Auch ist jede Relativierung Grass' Mitgliedschaft bei der Waffen-SS völlig unangebracht. Im Gegenteil sind beim moralintropfenden Zeigefinger Günter Grass die allerhöchsten Maßstäbe anzusetzen.
Nun zu seinem "Gedicht". Wie man unter solchen Verrenkungen eine Täter-Opfer-Umkehr bewerkstelligt, das ist eine Gemeinheit. Wie schon A.U. schrieb, hat Israel niemandem mit Atomgewalt gedroht. Von Achmadinedschad hat man das schon oft genug gehört.
Grass will nur seine Bücher vermarkten. Dafür ist ihm jedes Mittel recht und jeder Skandal nicht zu niedrig. Pfui deibel.
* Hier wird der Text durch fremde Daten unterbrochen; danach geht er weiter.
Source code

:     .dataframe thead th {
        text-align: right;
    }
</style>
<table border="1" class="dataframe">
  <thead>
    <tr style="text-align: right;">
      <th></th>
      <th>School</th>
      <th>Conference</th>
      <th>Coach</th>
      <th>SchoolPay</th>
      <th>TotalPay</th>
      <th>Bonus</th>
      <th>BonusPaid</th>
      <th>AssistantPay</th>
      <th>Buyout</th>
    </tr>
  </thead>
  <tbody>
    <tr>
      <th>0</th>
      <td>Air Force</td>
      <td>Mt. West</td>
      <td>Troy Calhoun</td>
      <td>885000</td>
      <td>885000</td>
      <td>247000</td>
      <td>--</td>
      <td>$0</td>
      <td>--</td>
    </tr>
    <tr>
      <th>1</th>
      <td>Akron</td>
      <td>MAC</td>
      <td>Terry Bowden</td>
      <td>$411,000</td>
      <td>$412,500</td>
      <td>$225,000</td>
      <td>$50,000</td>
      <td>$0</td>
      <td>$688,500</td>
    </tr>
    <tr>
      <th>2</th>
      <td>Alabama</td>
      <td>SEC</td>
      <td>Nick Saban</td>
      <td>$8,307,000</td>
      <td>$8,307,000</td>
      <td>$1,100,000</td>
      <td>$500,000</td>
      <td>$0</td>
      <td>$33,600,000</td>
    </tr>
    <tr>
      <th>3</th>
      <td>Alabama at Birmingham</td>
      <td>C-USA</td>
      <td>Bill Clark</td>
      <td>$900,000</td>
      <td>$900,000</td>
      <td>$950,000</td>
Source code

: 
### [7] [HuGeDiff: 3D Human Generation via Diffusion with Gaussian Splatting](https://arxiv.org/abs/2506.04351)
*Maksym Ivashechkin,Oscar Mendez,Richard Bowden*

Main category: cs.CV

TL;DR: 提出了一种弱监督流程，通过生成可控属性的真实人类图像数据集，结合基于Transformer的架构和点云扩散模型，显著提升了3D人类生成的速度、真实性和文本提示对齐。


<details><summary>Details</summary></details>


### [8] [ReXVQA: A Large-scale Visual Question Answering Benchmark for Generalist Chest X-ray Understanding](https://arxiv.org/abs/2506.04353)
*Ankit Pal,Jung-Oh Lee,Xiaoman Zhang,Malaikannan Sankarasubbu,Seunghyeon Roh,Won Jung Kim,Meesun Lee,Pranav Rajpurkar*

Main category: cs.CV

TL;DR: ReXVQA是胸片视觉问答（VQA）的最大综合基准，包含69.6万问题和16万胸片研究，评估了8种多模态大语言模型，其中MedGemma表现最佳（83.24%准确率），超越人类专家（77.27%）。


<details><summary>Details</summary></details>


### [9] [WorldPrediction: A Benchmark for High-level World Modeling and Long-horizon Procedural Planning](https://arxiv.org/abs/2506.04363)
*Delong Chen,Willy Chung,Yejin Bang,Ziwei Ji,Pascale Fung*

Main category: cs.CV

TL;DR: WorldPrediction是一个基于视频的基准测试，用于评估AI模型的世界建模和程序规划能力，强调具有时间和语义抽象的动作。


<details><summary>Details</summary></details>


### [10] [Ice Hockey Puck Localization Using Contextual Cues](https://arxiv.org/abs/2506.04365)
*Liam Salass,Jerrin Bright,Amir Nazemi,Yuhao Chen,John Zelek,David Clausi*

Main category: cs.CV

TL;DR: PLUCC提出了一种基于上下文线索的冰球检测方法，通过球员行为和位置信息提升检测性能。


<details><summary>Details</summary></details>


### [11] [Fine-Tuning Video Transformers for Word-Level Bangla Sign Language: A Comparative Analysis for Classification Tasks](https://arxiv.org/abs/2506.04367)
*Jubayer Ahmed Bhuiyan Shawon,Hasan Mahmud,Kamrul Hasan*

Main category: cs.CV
Drittens: Die Reaktion Israels ist zwar verständlich aber taktisch unklug. Netamal ignorieren, wäre angemessen gewesen. Durch das Einreiseverbot wird diesem unwürdigen Schauspiel auch noch die große Weltbühne gegeben. Aus einem Rauschen im Blätterwald wurde so ein politischer Skandal. Das war wirklich gscheit.